_What you need to do_: Copy every line of the entries below exactly as it stands, leaving out the pictures.

....

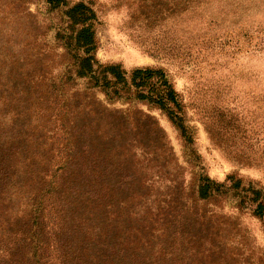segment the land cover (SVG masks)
<instances>
[{
  "label": "rangeland",
  "instance_id": "rangeland-1",
  "mask_svg": "<svg viewBox=\"0 0 264 264\" xmlns=\"http://www.w3.org/2000/svg\"><path fill=\"white\" fill-rule=\"evenodd\" d=\"M79 2L94 13L99 64L118 63L127 75L135 67L164 70L187 136L132 89L117 98L76 75L81 24L65 12ZM0 72V86H12L0 94L2 113L47 133L49 161L78 171L86 161L93 177L111 179L113 193L118 177H139L128 185L145 193L153 214L171 205L175 215L197 218L169 238L175 264H264V222L238 204L245 192L198 195L201 176L221 183L232 175L244 188L264 189V0H65L56 8L0 0ZM117 123L126 140L97 144L99 131ZM144 208L135 202V213ZM123 216L134 225L131 210ZM154 226L160 247L167 237Z\"/></svg>",
  "mask_w": 264,
  "mask_h": 264
},
{
  "label": "trees",
  "instance_id": "trees-1",
  "mask_svg": "<svg viewBox=\"0 0 264 264\" xmlns=\"http://www.w3.org/2000/svg\"><path fill=\"white\" fill-rule=\"evenodd\" d=\"M46 1L54 8L65 2ZM65 13L73 24H81L75 34L82 53L76 56V75L117 98L132 89L135 100L165 111L187 136L180 98L164 70L135 67L127 75L118 63L99 64L95 58L92 9L79 2ZM11 88L2 83L0 94ZM4 103L0 100V264H175L180 259L169 238L177 224L196 223L195 216L175 215L171 205L153 214L147 208L145 193L137 195L129 186L139 177H118L119 187L113 193L111 179L93 177L92 164L79 161L83 168L78 171V167L67 165L68 161H49L52 156L46 154L47 133L29 129L26 118L2 113ZM120 124L110 131L100 130L97 144L126 140ZM67 170H71L69 175ZM199 180L201 199L228 189L244 191L238 204L264 222V189L252 185L244 188L241 180L232 175L221 183L208 176ZM140 184L143 186V182ZM135 202L145 206L143 215L141 211L134 212ZM128 209L134 225L123 216ZM118 219L122 226L115 224ZM157 224L167 237L165 241V237H159L160 247L154 241Z\"/></svg>",
  "mask_w": 264,
  "mask_h": 264
}]
</instances>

....

_Written answer_:
segment the land cover (SVG masks)
<instances>
[{
  "label": "rangeland",
  "instance_id": "rangeland-1",
  "mask_svg": "<svg viewBox=\"0 0 264 264\" xmlns=\"http://www.w3.org/2000/svg\"><path fill=\"white\" fill-rule=\"evenodd\" d=\"M79 2L94 13L99 64L118 63L127 75L135 67L164 70L187 136L132 89L117 98L76 75L81 24L65 12ZM0 72V86H12L0 94L2 113L47 133L49 161L78 171L86 161L93 177L111 179L113 193L118 177H139L128 185L145 193L153 214L171 205L175 215L197 218L169 238L175 264H264V222L238 204L245 192L198 195L201 176L221 183L232 175L244 188L264 189V0H65L56 8L0 0ZM117 123L126 140L97 144L99 131ZM144 208L135 202V213ZM123 216L134 225L131 210ZM154 226L160 247L167 237Z\"/></svg>",
  "mask_w": 264,
  "mask_h": 264
},
{
  "label": "trees",
  "instance_id": "trees-1",
  "mask_svg": "<svg viewBox=\"0 0 264 264\" xmlns=\"http://www.w3.org/2000/svg\"><path fill=\"white\" fill-rule=\"evenodd\" d=\"M46 1L54 8L65 2ZM65 13L73 24H81L75 34L82 53L76 56V75L117 98L132 89L135 100L165 111L187 136L180 98L164 70L135 67L127 75L118 63L99 64L95 58L92 9L79 2ZM11 88L2 83L0 94ZM4 103L0 100V264H175L180 259L169 238L177 224L196 223L195 216L175 215L171 205L153 214L147 208L145 193L137 195L129 186L139 177H118L119 187L113 193L111 179L93 177L92 164L79 161L83 168L78 171V167L67 165L68 161H49L52 156L46 154L47 133L29 129L26 118L2 113ZM120 124L110 131L100 130L97 144L126 140ZM67 170H71L69 175ZM199 180L201 199L228 189L244 191L238 204L264 222V189L252 185L244 188L241 180L232 175L221 183L208 176ZM140 184L143 186V182ZM135 202L145 206L143 215L141 211L134 212ZM128 209L134 225L123 216ZM118 219L122 226L115 224ZM157 224L167 237L165 241V237H159L160 247L154 241Z\"/></svg>",
  "mask_w": 264,
  "mask_h": 264
}]
</instances>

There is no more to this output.